1. ## mamimize rectangle area

An open box is made from a rectangular piece of cardboard by cutting equal squares from each corner and turning up the sides. Write the volume of the box as a function of x if the material is 20 inches by 12 inches. What is maximum volume of the box?

This was one problem that stumped me alot.
Thank you!!

2. x appears to be the length of the sides of the removed squares.
When the side lengths are cut out, the piece of cardboard looks like this and is then folded along the dotted lines to create an open topped box.

3. so what is the the volume of the box as a function of x and the maximum volume of the box?

thankss

4. The volume of the box is $length \times width \times height$
The maximum volume of the box will be at either a stationary point or at an endpoint.

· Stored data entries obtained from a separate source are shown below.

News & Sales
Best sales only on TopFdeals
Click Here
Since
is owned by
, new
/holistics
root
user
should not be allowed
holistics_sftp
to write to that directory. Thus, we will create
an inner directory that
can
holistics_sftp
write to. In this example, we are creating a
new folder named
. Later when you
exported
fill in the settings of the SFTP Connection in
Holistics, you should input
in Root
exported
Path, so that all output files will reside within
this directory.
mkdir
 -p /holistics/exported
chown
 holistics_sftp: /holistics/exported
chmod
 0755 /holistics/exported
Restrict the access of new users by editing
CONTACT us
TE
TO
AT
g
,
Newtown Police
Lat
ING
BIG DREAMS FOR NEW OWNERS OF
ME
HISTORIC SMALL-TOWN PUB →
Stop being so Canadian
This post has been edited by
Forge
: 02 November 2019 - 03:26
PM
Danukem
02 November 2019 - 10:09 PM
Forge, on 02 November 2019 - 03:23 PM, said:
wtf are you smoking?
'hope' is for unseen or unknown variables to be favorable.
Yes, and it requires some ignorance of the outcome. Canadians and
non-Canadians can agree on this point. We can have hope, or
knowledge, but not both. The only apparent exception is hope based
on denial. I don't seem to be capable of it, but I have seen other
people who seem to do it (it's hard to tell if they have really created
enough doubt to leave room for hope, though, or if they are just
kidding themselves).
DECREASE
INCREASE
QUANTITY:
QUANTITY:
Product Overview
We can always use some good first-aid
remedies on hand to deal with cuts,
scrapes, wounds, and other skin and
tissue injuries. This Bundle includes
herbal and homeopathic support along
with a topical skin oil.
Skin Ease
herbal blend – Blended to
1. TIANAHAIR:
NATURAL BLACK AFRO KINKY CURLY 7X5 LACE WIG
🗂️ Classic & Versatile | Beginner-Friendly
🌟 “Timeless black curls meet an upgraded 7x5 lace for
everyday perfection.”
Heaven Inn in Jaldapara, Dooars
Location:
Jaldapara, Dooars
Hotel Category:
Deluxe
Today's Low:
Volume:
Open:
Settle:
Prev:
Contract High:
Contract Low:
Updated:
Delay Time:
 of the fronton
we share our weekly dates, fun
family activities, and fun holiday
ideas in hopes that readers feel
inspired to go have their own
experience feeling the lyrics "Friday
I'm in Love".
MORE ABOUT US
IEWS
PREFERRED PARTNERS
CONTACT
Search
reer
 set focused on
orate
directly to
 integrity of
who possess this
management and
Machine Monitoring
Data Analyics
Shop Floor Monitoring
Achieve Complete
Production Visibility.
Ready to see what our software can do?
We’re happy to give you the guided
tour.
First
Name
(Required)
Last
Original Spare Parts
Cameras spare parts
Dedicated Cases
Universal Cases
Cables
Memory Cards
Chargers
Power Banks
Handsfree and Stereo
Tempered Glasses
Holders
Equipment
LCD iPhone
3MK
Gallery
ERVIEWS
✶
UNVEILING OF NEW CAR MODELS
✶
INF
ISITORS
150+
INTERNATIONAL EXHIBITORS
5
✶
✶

5. After we cut the squares of length x, the base of the box will be a rectangle with sides 20-2x and 12-2x (because we've taken a square off at both ends of each side). The height of the box will simply be x. So the volume as a function of x would be V(x)=x(20-2x)(12-2x).

To find the max volume, ie. optimize V, differentiate and set the derivative to zero:

$V'(x)=(20-2x)(12-2x)-2x(12-2x)-2x(20-2x)=0$

$(10-x)(6-x)-x(6-x)-x(10-x)=0$ (divide by 4 everywhere)

$60-16x+x^2-6x+x^2-10x+x^2=0$

$3x^2-32x+60=0$